Oslo, which hosted the 1952 Winter Games, said it would rely on the capital's sporting infrastructure and spend just 33 billion crowns (£3.32 billion) on the event, a fraction of the $50 billion Russia is spending on next year's Olympics in Sochi.
"Sochi will spend ten times this much and 2018 host Pyeongchang (in South Korea) will also spend far above this," Norway's Olympic committee spokesman Per Toeien said. "We are planning a very compact, low-cost Olympics."
Oslo promises to host most events within the city, hoping to woo the International Olympic Committee (IOC) with venues that are close together, a big change from some past winter Games where spectators had to travel long distances.
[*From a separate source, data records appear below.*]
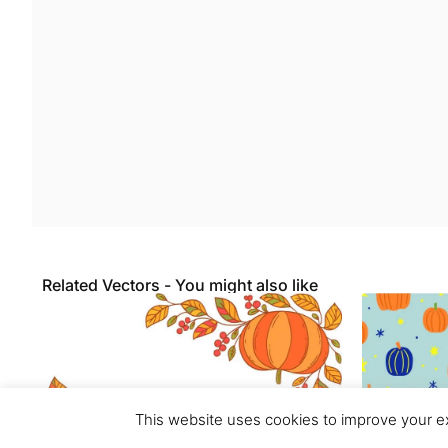
Related Vectors - You might also like
This website uses cookies to improve your ex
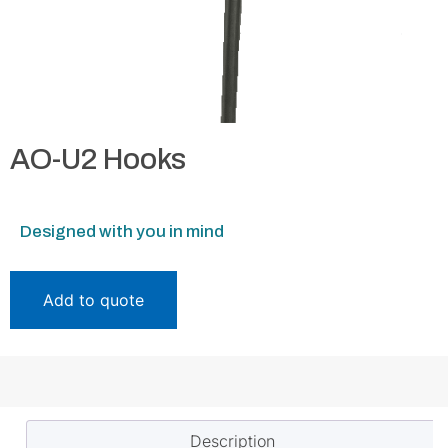
AO-U2 Hooks
Designed with you in mind
Add to quote
Description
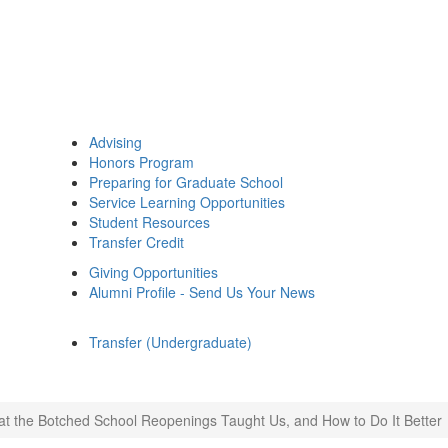
Advising
Honors Program
Preparing for Graduate School
Service Learning Opportunities
Student Resources
Transfer Credit
Giving Opportunities
Alumni Profile - Send Us Your News
Transfer (Undergraduate)
t the Botched School Reopenings Taught Us, and How to Do It Better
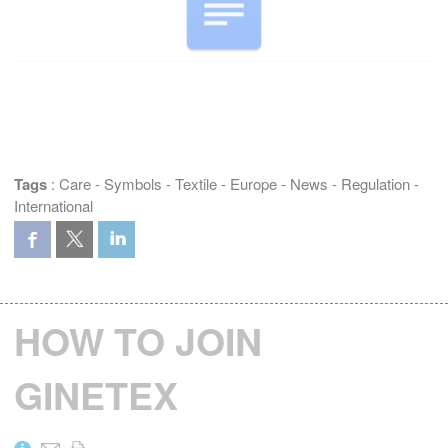
Tags
:
Care
-
Symbols
-
Textile
-
Europe
-
News
-
Regulation
-
International
HOW TO JOIN
GINETEX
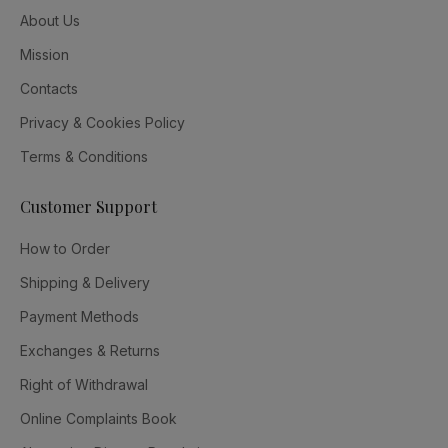
About Us
Mission
Contacts
Privacy & Cookies Policy
Terms & Conditions
Customer Support
How to Order
Shipping & Delivery
Payment Methods
Exchanges & Returns
Right of Withdrawal
Online Complaints Book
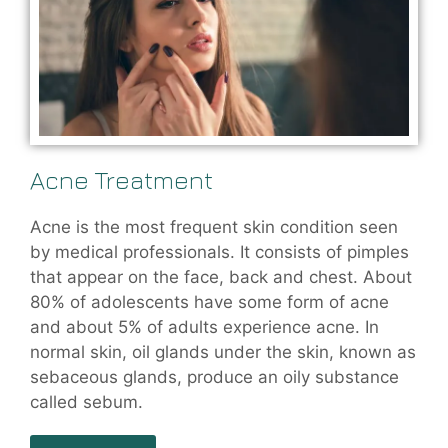
Acne Treatment
Acne is the most frequent skin condition seen
by medical professionals. It consists of pimples
that appear on the face, back and chest. About
80% of adolescents have some form of acne
and about 5% of adults experience acne. In
normal skin, oil glands under the skin, known as
sebaceous glands, produce an oily substance
called sebum.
However, not everything will be in Oslo with alpine skiing, bobsleigh and the luge being held in Norway's 1994 Winter Games host town Lillehammer, about 200 km north of Oslo.
With a huge offshore oil sector and a government wealth fund with investments worth $800 billion, or $155,000 for each of the country's 5.1 million people, Norway is one of the few countries in Europe that can afford to host the Games.
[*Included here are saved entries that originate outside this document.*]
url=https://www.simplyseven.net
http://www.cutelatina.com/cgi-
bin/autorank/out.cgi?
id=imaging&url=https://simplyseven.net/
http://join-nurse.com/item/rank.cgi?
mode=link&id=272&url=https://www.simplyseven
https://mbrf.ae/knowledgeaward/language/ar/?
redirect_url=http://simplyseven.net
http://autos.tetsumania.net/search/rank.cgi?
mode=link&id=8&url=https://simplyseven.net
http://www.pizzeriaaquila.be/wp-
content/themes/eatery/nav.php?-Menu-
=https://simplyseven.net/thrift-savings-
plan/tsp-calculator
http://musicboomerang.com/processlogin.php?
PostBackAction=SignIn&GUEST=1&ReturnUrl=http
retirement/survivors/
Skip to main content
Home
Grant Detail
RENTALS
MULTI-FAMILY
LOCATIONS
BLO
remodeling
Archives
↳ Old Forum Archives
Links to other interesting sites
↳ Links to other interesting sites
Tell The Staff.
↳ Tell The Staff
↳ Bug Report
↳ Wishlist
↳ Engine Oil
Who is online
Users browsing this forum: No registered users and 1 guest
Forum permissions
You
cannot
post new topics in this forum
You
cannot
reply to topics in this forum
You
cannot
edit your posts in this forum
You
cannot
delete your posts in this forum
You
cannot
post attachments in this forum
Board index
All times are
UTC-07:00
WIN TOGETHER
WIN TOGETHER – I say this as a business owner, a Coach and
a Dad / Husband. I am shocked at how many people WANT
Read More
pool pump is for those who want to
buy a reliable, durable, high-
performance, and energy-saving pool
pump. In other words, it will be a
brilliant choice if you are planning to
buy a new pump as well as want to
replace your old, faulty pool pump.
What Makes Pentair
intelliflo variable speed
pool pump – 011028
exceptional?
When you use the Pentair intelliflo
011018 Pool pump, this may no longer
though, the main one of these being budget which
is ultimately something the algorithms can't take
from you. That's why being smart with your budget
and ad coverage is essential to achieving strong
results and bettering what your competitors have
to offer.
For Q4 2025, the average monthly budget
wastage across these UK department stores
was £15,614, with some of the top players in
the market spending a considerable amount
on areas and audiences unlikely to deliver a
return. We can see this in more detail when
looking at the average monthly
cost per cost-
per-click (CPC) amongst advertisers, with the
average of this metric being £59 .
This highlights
But with the event costing more than four times as much as the Lillehammer Olympics, Norway's government has been uneasy about the plans and only 55 percent of the city's residents supported the city's candidacy in a September referendum.
The government said it would conduct a thorough cost assessment and only provide the 33 billion crowns guarantee if financial plans passed the vetting process.
Kazakhstan's Almaty, Ukraine's Lviv and Sweden's Stockholm have announced their candidacies and China's state media reported that Beijing and the northern city of Zhangjiakou will jointly bid for the 2022 Games.
Voters in Munich, meanwhile, voted against bidding to host the Olympics in a local referendum.
Final applications are due to be lodged with the IOC in January 2015 and the hosts will be selected in July that year.